If you have been reading my posts for awhile you know occasionally I say "notice what you notice". This is the primary reason I write blog posts. One of my dear friends often uses that term and I loved it so much I started using it too. On doing a little search I found that it comes from Allen Ginsberg, but I have a feeling it has been said in many different ways by others.
"Ordinary mind includes eternal perceptions. Notice what you notice.
Observe what's vivid. Catch yourself thinking. Vividness is
self-selecting. And remember the future." Allen Ginsberg
Recently a friend through blogging recommended a book called Enchantment, Awakening Wonder in an Anxious Age by Katherine May. I finished reading it this morning. It is exactly what "notice what you notice" is all about.
"The natural world never stops giving you details to observe."

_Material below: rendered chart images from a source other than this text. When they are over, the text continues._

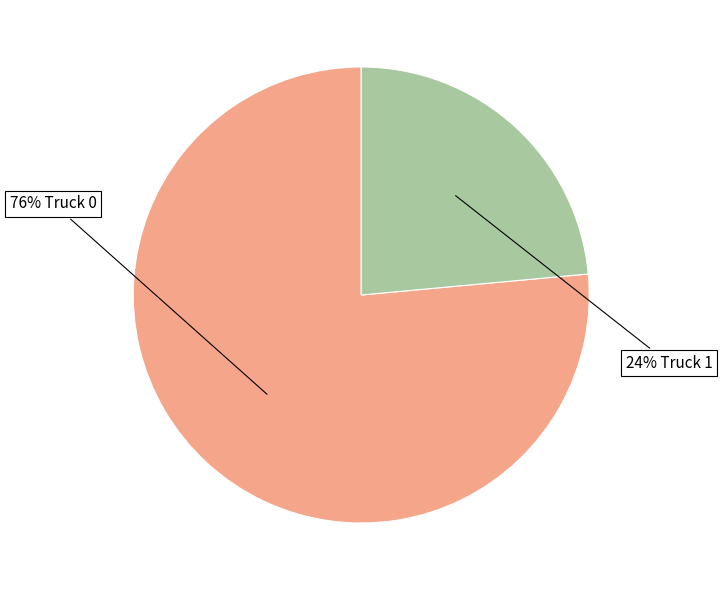

Is there any slice that represents more than half of the pie?

Yes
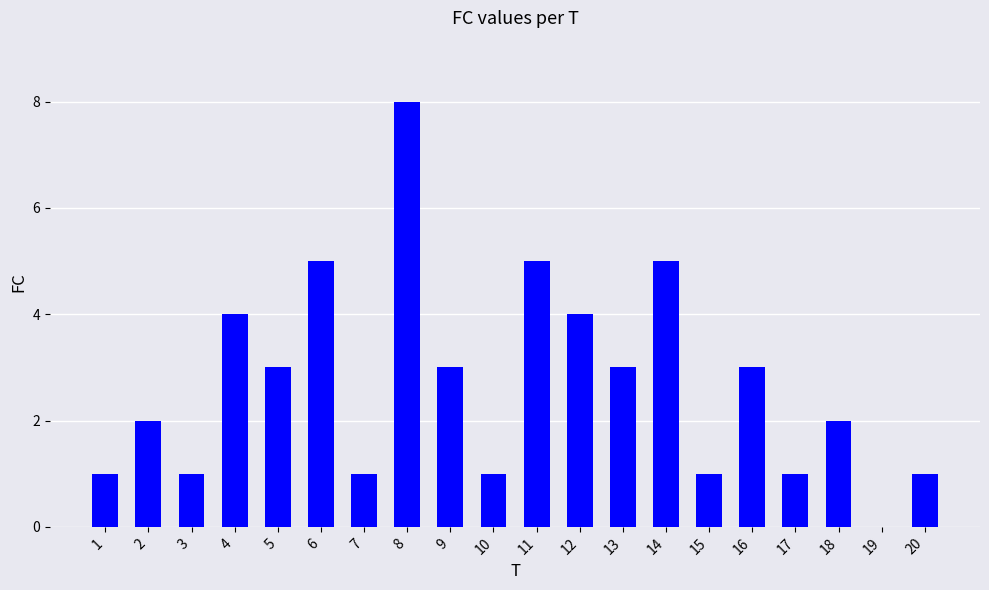

How many categories are shown in the chart?

20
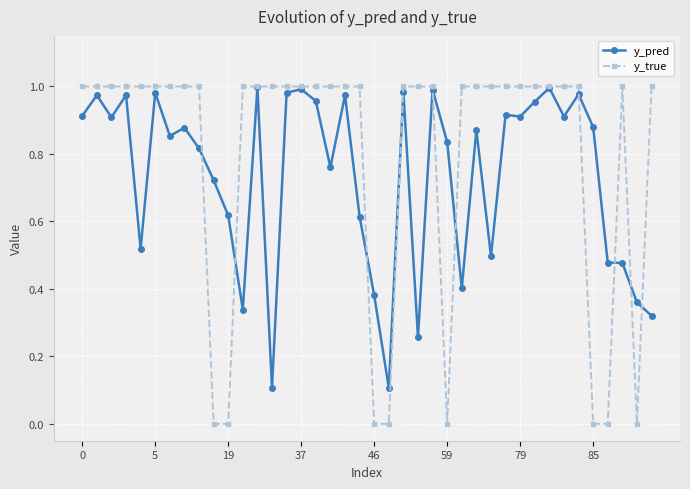

How many lines are shown in the chart?

2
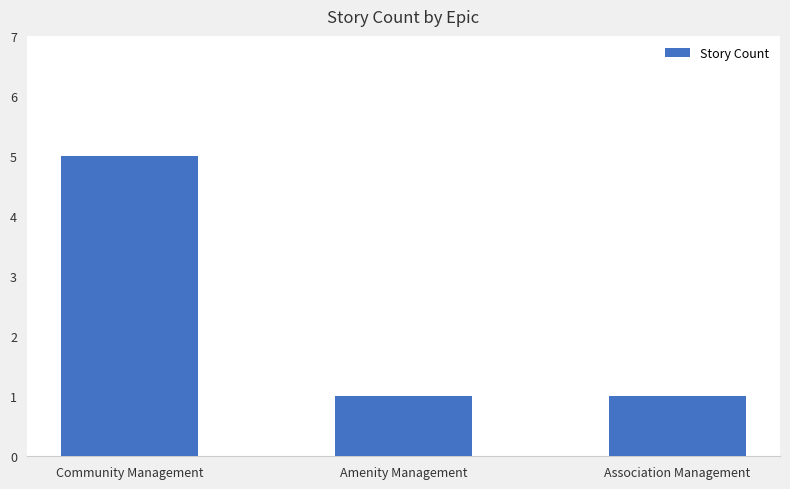

What is the sum of the values at Community Management and Amenity Management?

6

"learning seems to be a perpetual cycle of forgetting." We must keep noticing to remember and learn once again.
"Naming is a form of power." This struck me in thinking we name flowers in the garden and our own children. In so doing we give them the power of living and thriving.
"More often than not, I find that I already hold all the ideas from which my enchantment is made. The deliberate pursuit of attention, ritual, or reflection does not mystically draw in anything external to me. Instead, it creates experiences that rearrange what I know to the insights I need today."
She talks about searching for the magic and finding surprises, something that delights and enchants us. It might be finding the sliver of the crescent moon up above or a bird song we have never heard before.